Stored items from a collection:

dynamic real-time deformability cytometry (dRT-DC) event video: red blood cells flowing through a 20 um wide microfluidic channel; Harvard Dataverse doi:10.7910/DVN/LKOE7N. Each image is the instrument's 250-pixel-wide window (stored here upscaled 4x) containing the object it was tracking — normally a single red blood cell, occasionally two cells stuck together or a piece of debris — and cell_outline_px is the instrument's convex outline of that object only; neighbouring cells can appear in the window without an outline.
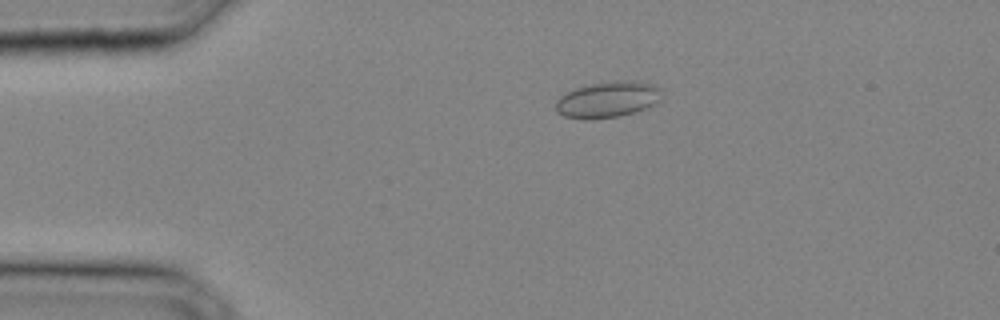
{"species": "common noctule bat (a hibernating species)", "species_latin": "Nyctalus noctula", "temperature_condition": "cold", "stored_images_in_passage": 31, "camera_frame_rate_fps": 3000, "um_per_image_px": 0.085, "animal": {"sex": "male", "body_mass_g": 20.4}, "frame": {"image": 1, "passage_image": 7, "time_ms": 2.0, "image_size_px": [1000, 320], "cell_outline_px": [[660, 100], [656, 104], [636, 112], [616, 116], [564, 116], [556, 112], [556, 100], [560, 96], [576, 88], [592, 84], [652, 84], [660, 88]], "centroid_in_image_um": [51.65, 8.49], "position_along_channel_um": 33.4, "area_um2": 20.4}}
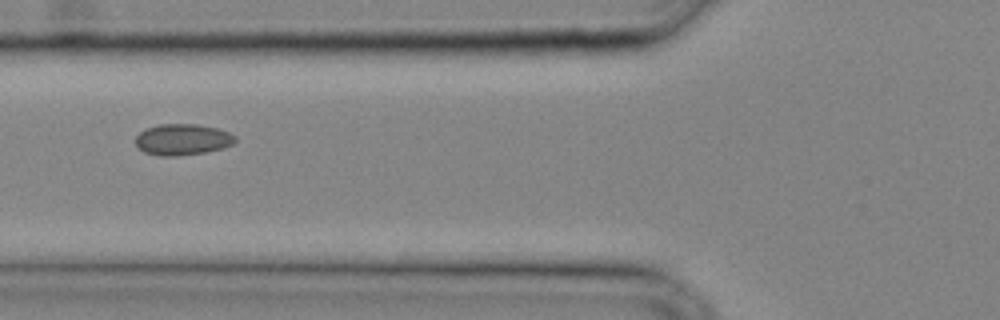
{"frame": {"image": 2, "passage_image": 13, "time_ms": 4.0, "image_size_px": [1000, 320], "cell_outline_px": [[236, 140], [232, 144], [224, 148], [208, 152], [180, 156], [160, 156], [144, 152], [136, 144], [136, 136], [140, 132], [148, 128], [160, 124], [196, 124], [216, 128], [228, 132], [236, 136]], "centroid_in_image_um": [15.54, 11.87], "position_along_channel_um": 110.3, "area_um2": 18.15}}
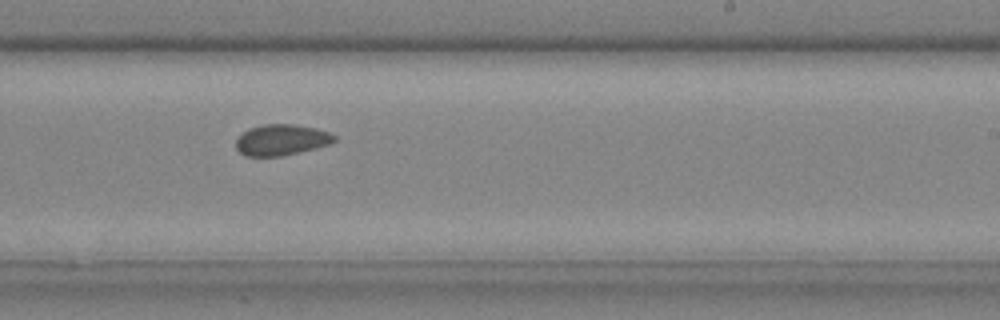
{"frame": {"image": 3, "passage_image": 21, "time_ms": 6.667, "image_size_px": [1000, 320], "cell_outline_px": [[336, 140], [332, 144], [284, 156], [244, 156], [236, 148], [236, 140], [248, 128], [264, 124], [292, 124], [316, 128], [328, 132], [336, 136]], "centroid_in_image_um": [23.94, 11.89], "position_along_channel_um": 265.1, "area_um2": 17.86}}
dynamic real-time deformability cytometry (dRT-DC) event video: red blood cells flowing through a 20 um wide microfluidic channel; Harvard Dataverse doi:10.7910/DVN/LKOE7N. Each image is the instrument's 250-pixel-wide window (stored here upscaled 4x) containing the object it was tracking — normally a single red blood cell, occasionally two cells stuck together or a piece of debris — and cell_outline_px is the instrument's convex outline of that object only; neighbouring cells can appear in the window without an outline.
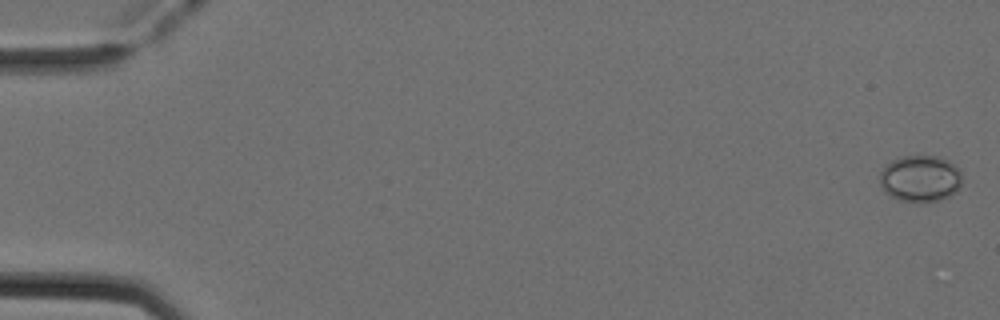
{"species": "Egyptian fruit bat (a non-hibernating species)", "species_latin": "Rousettus aegyptiacus", "temperature_condition": "cold", "stored_images_in_passage": 27, "camera_frame_rate_fps": 3000, "um_per_image_px": 0.085, "animal": {"sex": "female"}, "frame": {"image": 1, "passage_image": 1, "time_ms": 0.0, "image_size_px": [1000, 320], "cell_outline_px": [[960, 188], [948, 196], [940, 200], [928, 204], [916, 204], [896, 200], [884, 192], [880, 184], [880, 172], [892, 160], [900, 156], [940, 156], [948, 160], [960, 168]], "centroid_in_image_um": [78.21, 15.22], "position_along_channel_um": 6.8, "area_um2": 22.95}}
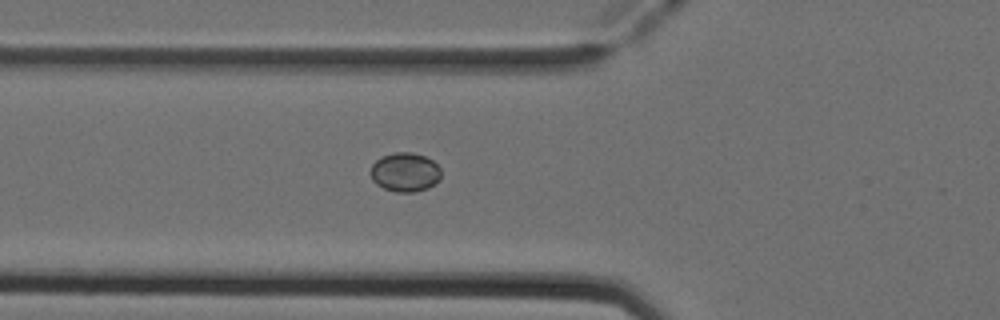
{"frame": {"image": 2, "passage_image": 19, "time_ms": 6.0, "image_size_px": [1000, 320], "cell_outline_px": [[440, 180], [428, 188], [412, 192], [396, 192], [384, 188], [376, 184], [372, 180], [368, 172], [372, 164], [376, 160], [384, 156], [396, 152], [412, 152], [424, 156], [432, 160], [440, 168]], "centroid_in_image_um": [34.4, 14.64], "position_along_channel_um": 91.4, "area_um2": 16.13}}
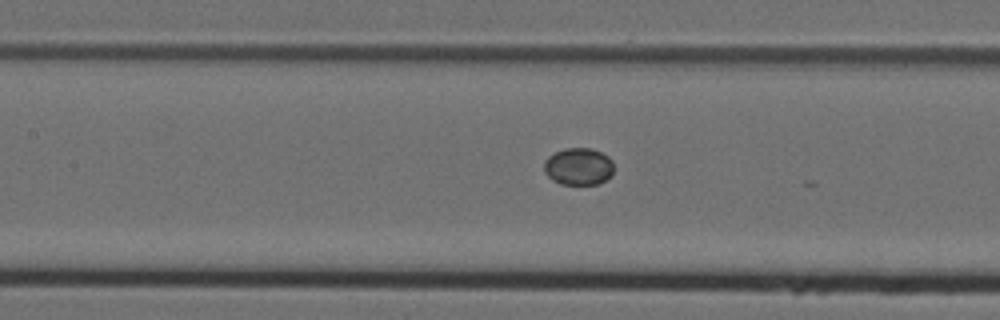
{"frame": {"image": 3, "passage_image": 24, "time_ms": 7.667, "image_size_px": [1000, 320], "cell_outline_px": [[612, 176], [596, 184], [560, 184], [552, 180], [544, 172], [544, 160], [548, 156], [564, 148], [592, 148], [608, 156], [612, 160]], "centroid_in_image_um": [49.15, 14.15], "position_along_channel_um": 158.2, "area_um2": 15.14}}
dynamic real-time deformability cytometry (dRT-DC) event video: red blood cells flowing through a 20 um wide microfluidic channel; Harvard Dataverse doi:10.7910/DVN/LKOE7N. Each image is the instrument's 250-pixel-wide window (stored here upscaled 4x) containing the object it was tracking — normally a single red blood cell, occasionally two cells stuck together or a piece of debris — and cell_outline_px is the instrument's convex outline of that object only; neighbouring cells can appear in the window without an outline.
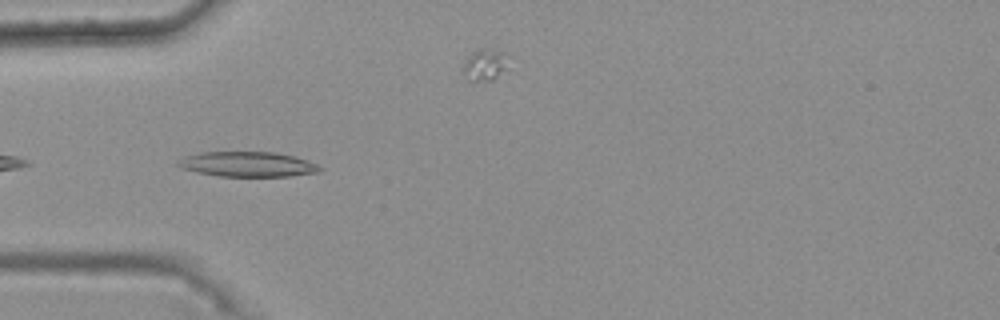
{"species": "common noctule bat (a hibernating species)", "species_latin": "Nyctalus noctula", "temperature_condition": "warm", "stored_images_in_passage": 5, "camera_frame_rate_fps": 3000, "um_per_image_px": 0.085, "animal": {"sex": "female", "body_mass_g": 25.1}, "frame": {"image": 1, "passage_image": 2, "time_ms": 0.333, "image_size_px": [1000, 320], "cell_outline_px": [[324, 168], [320, 172], [288, 176], [220, 176], [196, 172], [180, 168], [176, 164], [176, 160], [184, 156], [200, 152], [276, 152], [296, 156], [308, 160]], "centroid_in_image_um": [21.04, 13.95], "position_along_channel_um": 64.0, "area_um2": 20.92}}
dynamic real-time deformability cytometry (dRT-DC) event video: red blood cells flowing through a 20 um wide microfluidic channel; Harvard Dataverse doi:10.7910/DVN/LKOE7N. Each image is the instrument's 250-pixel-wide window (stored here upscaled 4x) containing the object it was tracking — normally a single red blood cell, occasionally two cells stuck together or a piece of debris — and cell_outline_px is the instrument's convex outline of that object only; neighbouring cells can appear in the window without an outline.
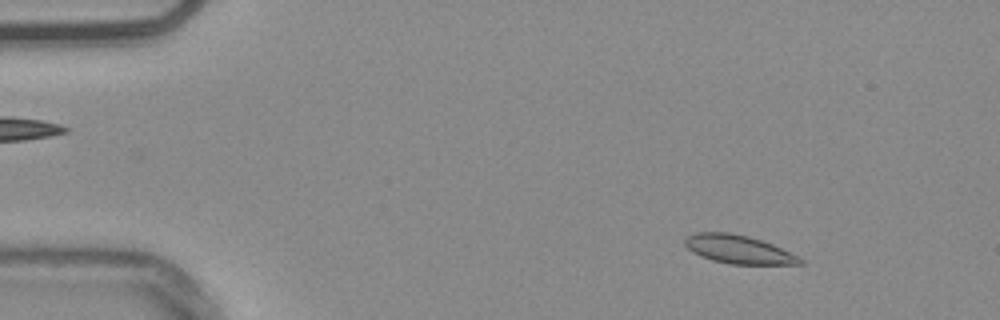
{"species": "common noctule bat (a hibernating species)", "species_latin": "Nyctalus noctula", "temperature_condition": "warm", "stored_images_in_passage": 47, "camera_frame_rate_fps": 3000, "um_per_image_px": 0.085, "animal": {"sex": "male", "body_mass_g": 20.4}, "frame": {"image": 1, "passage_image": 4, "time_ms": 1.0, "image_size_px": [1000, 320], "cell_outline_px": [[804, 264], [728, 264], [712, 260], [700, 256], [692, 252], [684, 244], [684, 240], [688, 236], [696, 232], [728, 232], [748, 236], [772, 244], [800, 256], [804, 260]], "centroid_in_image_um": [62.78, 21.2], "position_along_channel_um": 22.2, "area_um2": 19.13}}
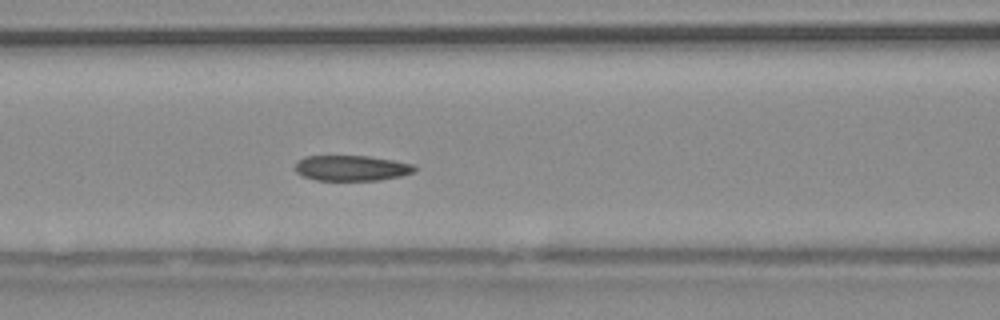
{"frame": {"image": 2, "passage_image": 20, "time_ms": 6.333, "image_size_px": [1000, 320], "cell_outline_px": [[416, 168], [412, 172], [400, 176], [380, 180], [316, 180], [304, 176], [296, 172], [296, 160], [304, 156], [368, 156], [392, 160], [412, 164]], "centroid_in_image_um": [29.84, 14.28], "position_along_channel_um": 136.8, "area_um2": 17.57}}
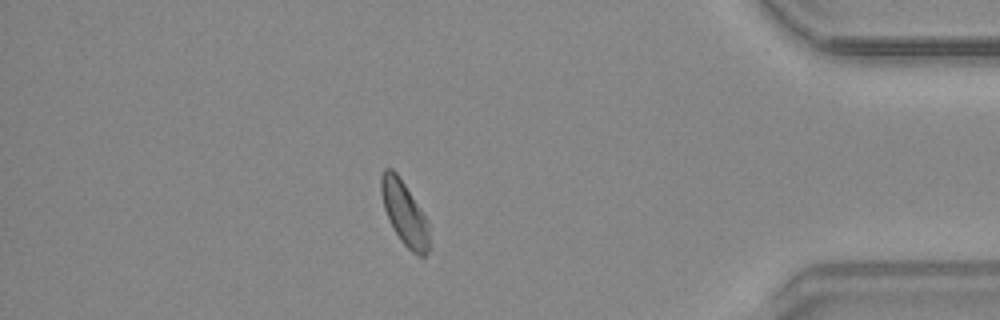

Requirements:
Pictures stay out; repeat all the rest of the records exactly.

Output for this exercise:
dynamic real-time deformability cytometry (dRT-DC) event video: red blood cells flowing through a 20 um wide microfluidic channel; Harvard Dataverse doi:10.7910/DVN/LKOE7N. Each image is the instrument's 250-pixel-wide window (stored here upscaled 4x) containing the object it was tracking — normally a single red blood cell, occasionally two cells stuck together or a piece of debris — and cell_outline_px is the instrument's convex outline of that object only; neighbouring cells can appear in the window without an outline.
{"species": "common noctule bat (a hibernating species)", "species_latin": "Nyctalus noctula", "temperature_condition": "cold", "stored_images_in_passage": 31, "camera_frame_rate_fps": 3000, "um_per_image_px": 0.085, "animal": {"sex": "male", "body_mass_g": 20.4}, "frame": {"image": 1, "passage_image": 7, "time_ms": 2.0, "image_size_px": [1000, 320], "cell_outline_px": [[660, 100], [656, 104], [636, 112], [616, 116], [564, 116], [556, 112], [556, 100], [560, 96], [576, 88], [592, 84], [652, 84], [660, 88]], "centroid_in_image_um": [51.65, 8.49], "position_along_channel_um": 33.4, "area_um2": 20.4}}
{"frame": {"image": 2, "passage_image": 13, "time_ms": 4.0, "image_size_px": [1000, 320], "cell_outline_px": [[236, 140], [232, 144], [224, 148], [208, 152], [180, 156], [160, 156], [144, 152], [136, 144], [136, 136], [140, 132], [148, 128], [160, 124], [196, 124], [216, 128], [228, 132], [236, 136]], "centroid_in_image_um": [15.54, 11.87], "position_along_channel_um": 110.3, "area_um2": 18.15}}
{"frame": {"image": 3, "passage_image": 21, "time_ms": 6.667, "image_size_px": [1000, 320], "cell_outline_px": [[336, 140], [332, 144], [284, 156], [244, 156], [236, 148], [236, 140], [248, 128], [264, 124], [292, 124], [316, 128], [328, 132], [336, 136]], "centroid_in_image_um": [23.94, 11.89], "position_along_channel_um": 265.1, "area_um2": 17.86}}
dynamic real-time deformability cytometry (dRT-DC) event video: red blood cells flowing through a 20 um wide microfluidic channel; Harvard Dataverse doi:10.7910/DVN/LKOE7N. Each image is the instrument's 250-pixel-wide window (stored here upscaled 4x) containing the object it was tracking — normally a single red blood cell, occasionally two cells stuck together or a piece of debris — and cell_outline_px is the instrument's convex outline of that object only; neighbouring cells can appear in the window without an outline.
{"species": "Egyptian fruit bat (a non-hibernating species)", "species_latin": "Rousettus aegyptiacus", "temperature_condition": "cold", "stored_images_in_passage": 27, "camera_frame_rate_fps": 3000, "um_per_image_px": 0.085, "animal": {"sex": "female"}, "frame": {"image": 1, "passage_image": 1, "time_ms": 0.0, "image_size_px": [1000, 320], "cell_outline_px": [[960, 188], [948, 196], [940, 200], [928, 204], [916, 204], [896, 200], [884, 192], [880, 184], [880, 172], [892, 160], [900, 156], [940, 156], [948, 160], [960, 168]], "centroid_in_image_um": [78.21, 15.22], "position_along_channel_um": 6.8, "area_um2": 22.95}}
{"frame": {"image": 2, "passage_image": 19, "time_ms": 6.0, "image_size_px": [1000, 320], "cell_outline_px": [[440, 180], [428, 188], [412, 192], [396, 192], [384, 188], [376, 184], [372, 180], [368, 172], [372, 164], [376, 160], [384, 156], [396, 152], [412, 152], [424, 156], [432, 160], [440, 168]], "centroid_in_image_um": [34.4, 14.64], "position_along_channel_um": 91.4, "area_um2": 16.13}}
{"frame": {"image": 3, "passage_image": 24, "time_ms": 7.667, "image_size_px": [1000, 320], "cell_outline_px": [[612, 176], [596, 184], [560, 184], [552, 180], [544, 172], [544, 160], [548, 156], [564, 148], [592, 148], [608, 156], [612, 160]], "centroid_in_image_um": [49.15, 14.15], "position_along_channel_um": 158.2, "area_um2": 15.14}}
dynamic real-time deformability cytometry (dRT-DC) event video: red blood cells flowing through a 20 um wide microfluidic channel; Harvard Dataverse doi:10.7910/DVN/LKOE7N. Each image is the instrument's 250-pixel-wide window (stored here upscaled 4x) containing the object it was tracking — normally a single red blood cell, occasionally two cells stuck together or a piece of debris — and cell_outline_px is the instrument's convex outline of that object only; neighbouring cells can appear in the window without an outline.
{"species": "common noctule bat (a hibernating species)", "species_latin": "Nyctalus noctula", "temperature_condition": "warm", "stored_images_in_passage": 5, "camera_frame_rate_fps": 3000, "um_per_image_px": 0.085, "animal": {"sex": "female", "body_mass_g": 25.1}, "frame": {"image": 1, "passage_image": 2, "time_ms": 0.333, "image_size_px": [1000, 320], "cell_outline_px": [[324, 168], [320, 172], [288, 176], [220, 176], [196, 172], [180, 168], [176, 164], [176, 160], [184, 156], [200, 152], [276, 152], [296, 156], [308, 160]], "centroid_in_image_um": [21.04, 13.95], "position_along_channel_um": 64.0, "area_um2": 20.92}}
dynamic real-time deformability cytometry (dRT-DC) event video: red blood cells flowing through a 20 um wide microfluidic channel; Harvard Dataverse doi:10.7910/DVN/LKOE7N. Each image is the instrument's 250-pixel-wide window (stored here upscaled 4x) containing the object it was tracking — normally a single red blood cell, occasionally two cells stuck together or a piece of debris — and cell_outline_px is the instrument's convex outline of that object only; neighbouring cells can appear in the window without an outline.
{"species": "common noctule bat (a hibernating species)", "species_latin": "Nyctalus noctula", "temperature_condition": "warm", "stored_images_in_passage": 47, "camera_frame_rate_fps": 3000, "um_per_image_px": 0.085, "animal": {"sex": "male", "body_mass_g": 20.4}, "frame": {"image": 1, "passage_image": 4, "time_ms": 1.0, "image_size_px": [1000, 320], "cell_outline_px": [[804, 264], [728, 264], [712, 260], [700, 256], [692, 252], [684, 244], [684, 240], [688, 236], [696, 232], [728, 232], [748, 236], [772, 244], [800, 256], [804, 260]], "centroid_in_image_um": [62.78, 21.2], "position_along_channel_um": 22.2, "area_um2": 19.13}}
{"frame": {"image": 2, "passage_image": 20, "time_ms": 6.333, "image_size_px": [1000, 320], "cell_outline_px": [[416, 168], [412, 172], [400, 176], [380, 180], [316, 180], [304, 176], [296, 172], [296, 160], [304, 156], [368, 156], [392, 160], [412, 164]], "centroid_in_image_um": [29.84, 14.28], "position_along_channel_um": 136.8, "area_um2": 17.57}}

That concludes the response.